Kaynak Metin ->

= = = =

Fuzuli Kimdir? Türk divan şairi olarak bilinen Fuzuli Tam adı Mehmed bin Süleyman Fuzûlî 1483 de Hillah’da doğdu ve 1556’da Kerbela ya da Bağdat’da vefat etmiştir. Asıl adı Mehmet bin Süleyman’dır. Türk Bayat boyundan veya Kürt olduğu aktarılmaktadır. Azerice şiirini önemli ölçüde etkilemiştir. Alevilik ve bölge Şiiliğinde Yedi Ulu Ozan’dan biri kabul edilir.
Doğum tarihi:
Ölüm tarihi ve yeri:
Tam adı:
Ebeveynleri:
Çocukları:
Ailesi göçebe hayatı bırakıp günümüzdeki Irak bölgesine yerleşmiş olan Oğuzların Bayat boylarındandır. Fuzûlî; ne kadar kesin bilinmese de 1483 yılında Akkoyunlular zamanında şimdiki Irak’ta Kerbela veya Necef’de doğduğu tahmin edilir.
Fuzuli şiirleri hangi dilde?

= = = =

Anlama Kontrolü ->
1) Fuzuli hakkındaki metne göre şair hangi dilin şiirini önemli ölçüde etkilemiştir?
2) Fuzuli hakkındaki metinden "Fuzuli Kimdir? Türk" ile başlayıp "doğduğu tahmin edilir." ile biten bölümü değiştirmeden yazın.

= = = =

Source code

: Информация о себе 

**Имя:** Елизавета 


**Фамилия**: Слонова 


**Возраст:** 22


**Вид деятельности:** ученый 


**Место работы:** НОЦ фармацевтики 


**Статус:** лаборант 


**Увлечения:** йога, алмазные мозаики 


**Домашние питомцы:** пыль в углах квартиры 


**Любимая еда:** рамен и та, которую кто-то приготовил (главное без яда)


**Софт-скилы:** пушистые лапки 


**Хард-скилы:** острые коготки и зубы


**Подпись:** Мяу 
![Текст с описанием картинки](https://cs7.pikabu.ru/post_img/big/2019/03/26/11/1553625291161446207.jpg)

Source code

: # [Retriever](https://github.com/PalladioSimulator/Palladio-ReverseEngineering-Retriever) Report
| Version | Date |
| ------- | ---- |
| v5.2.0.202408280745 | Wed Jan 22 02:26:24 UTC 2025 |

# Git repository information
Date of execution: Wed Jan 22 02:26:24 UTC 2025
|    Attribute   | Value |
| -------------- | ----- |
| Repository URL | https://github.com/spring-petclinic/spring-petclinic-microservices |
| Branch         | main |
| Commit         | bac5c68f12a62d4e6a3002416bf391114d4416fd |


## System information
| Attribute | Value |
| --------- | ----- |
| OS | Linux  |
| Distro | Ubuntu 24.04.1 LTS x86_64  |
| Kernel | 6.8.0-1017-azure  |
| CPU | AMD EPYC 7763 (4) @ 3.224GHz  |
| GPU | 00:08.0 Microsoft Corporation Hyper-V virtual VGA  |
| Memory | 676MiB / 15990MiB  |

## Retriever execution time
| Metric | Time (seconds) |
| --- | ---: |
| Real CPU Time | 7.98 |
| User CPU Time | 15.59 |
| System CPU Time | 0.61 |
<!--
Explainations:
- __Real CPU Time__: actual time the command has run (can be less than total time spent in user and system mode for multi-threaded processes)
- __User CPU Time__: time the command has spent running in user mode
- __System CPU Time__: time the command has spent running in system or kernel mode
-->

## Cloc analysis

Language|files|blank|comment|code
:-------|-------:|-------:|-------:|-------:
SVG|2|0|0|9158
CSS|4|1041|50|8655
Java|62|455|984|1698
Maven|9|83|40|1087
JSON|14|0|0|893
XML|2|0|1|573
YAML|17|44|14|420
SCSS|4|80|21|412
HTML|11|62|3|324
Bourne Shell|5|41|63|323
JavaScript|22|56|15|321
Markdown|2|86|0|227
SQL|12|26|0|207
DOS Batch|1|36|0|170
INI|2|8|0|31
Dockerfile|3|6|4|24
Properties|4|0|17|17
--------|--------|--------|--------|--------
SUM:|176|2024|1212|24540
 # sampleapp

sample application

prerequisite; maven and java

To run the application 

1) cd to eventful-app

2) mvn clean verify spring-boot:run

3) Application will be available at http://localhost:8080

= = = =

Yazılı Yanıtlar ->
1) Fuzuli, Azerice şiirini önemli ölçüde etkilemiştir.

2)
Fuzuli Kimdir? Türk divan şairi olarak bilinen Fuzuli Tam adı Mehmed bin Süleyman Fuzûlî 1483 de Hillah’da doğdu ve 1556’da Kerbela ya da Bağdat’da vefat etmiştir. Asıl adı Mehmet bin Süleyman’dır. Türk Bayat boyundan veya Kürt olduğu aktarılmaktadır. Azerice şiirini önemli ölçüde etkilemiştir. Alevilik ve bölge Şiiliğinde Yedi Ulu Ozan’dan biri kabul edilir.
Doğum tarihi:
Ölüm tarihi ve yeri:
Tam adı:
Ebeveynleri:
Çocukları:
Ailesi göçebe hayatı bırakıp günümüzdeki Irak bölgesine yerleşmiş olan Oğuzların Bayat boylarındandır. Fuzûlî; ne kadar kesin bilinmese de 1483 yılında Akkoyunlular zamanında şimdiki Irak’ta Kerbela veya Necef’de doğduğu tahmin edilir.